Curates “Painted Ideas,” an exhibition of visual poetry and poetry in space in Latin America, at Cecilia de Torres Gallery in New York.

 “Water Writing: Anthological Exhibition, 1966-2009,” a retrospective exhibition at the Institute for Women & Art, Rutgers University.

Co-founds oysi.org, a non profit organization and website dedicated to oral poetries around the world.

 

2010       

Directs Kon Kon, an autobiographical documentary poem in film about her work in Con Con, Chile.

Exhibits at “ONLINE: Drawing Through the Twentieth Century,” at MoMA, Museum of Modern Art, N.Y.
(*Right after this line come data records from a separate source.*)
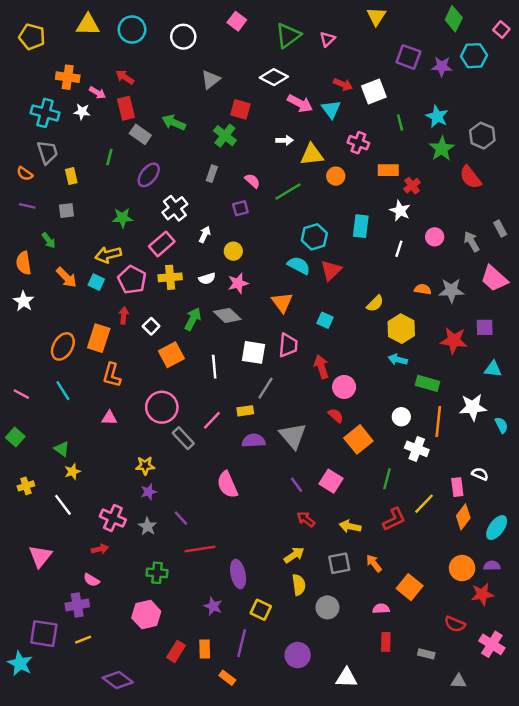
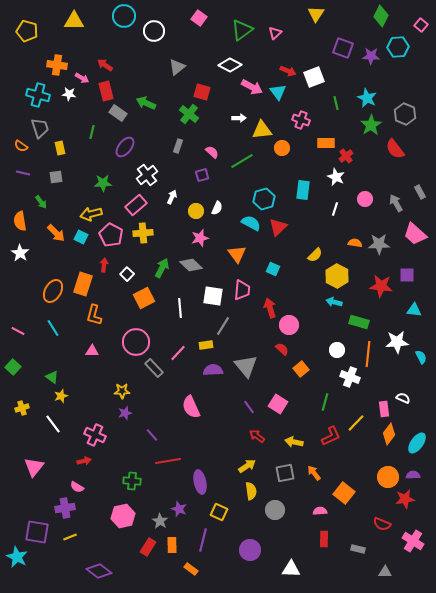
cyan circle: (132, 30) -> (124, 16), moved
white semicircle: (207, 279) -> (217, 208), moved, turned -48
orange square: (358, 439) -> (301, 369), size x0.7
gray star: (147, 526) -> (160, 521), moved

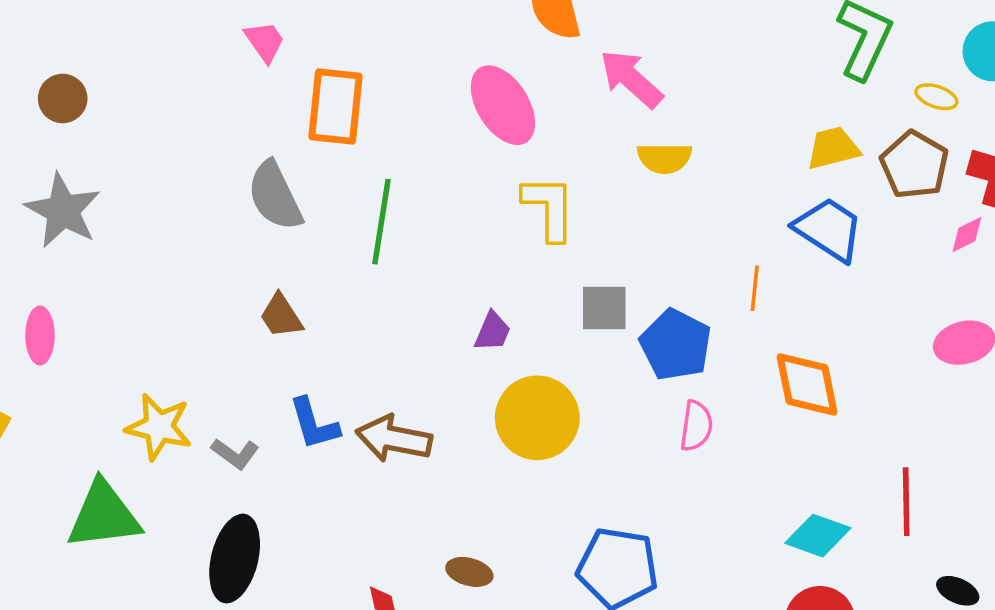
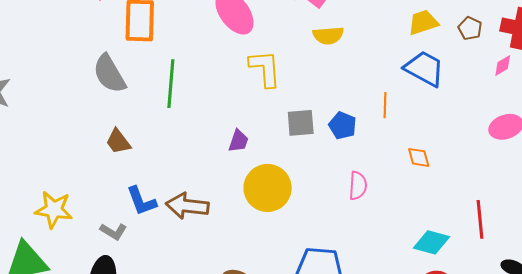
brown pentagon: (914, 165) -> (470, 28), size x0.6
blue pentagon: (676, 345) -> (343, 126), moved, size x0.7
orange diamond: (807, 385) -> (419, 157), size x0.6
gray L-shape: (235, 454) -> (113, 231), moved

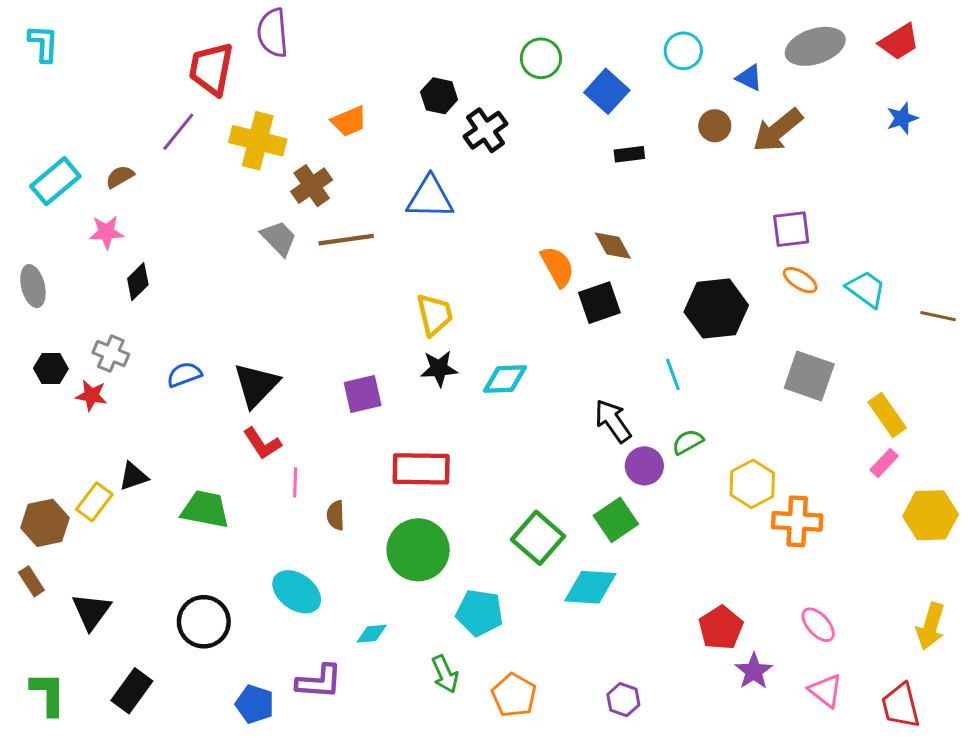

Publishes Soy Yos, a selected edition of her poetry.

 

2011       

Publishes Chanccani Quipu, an artist quipu book, Granary Books, N.Y.

Exhibits at “DANCE/DRAW,” at The Institute of Contemporary Art, Boston.

Publishes Saborami, a semi-facsimile edition of her first book, with Chain Links.

Receives the Intangible Heritage Fondart Award for her project "Tugar Tugar Salir a Buscar el Sentido Perdido", conducted in Caleu, Chile.

Oysi co-organizes the Coloquio sobre Oralidad at the Consejo Nacional de la Cultura y las Artes, Valparaíso, Chile.

 

2012        

Exhibits at the Twenty-Eighth Sydney Biennale, Australia.

“Aural,” site specific solo installation at Galería Patricia Ready, Santiago, Chile.

Publishes Spit Temple: Selected Oral Performances by Cecilia Vicuña (Ugly Duckling Presse), edited by Rosa Alcalá

Co-founds "Torn Sound", an app for mobile phones dedicated to dissonant sound and poetry around the world.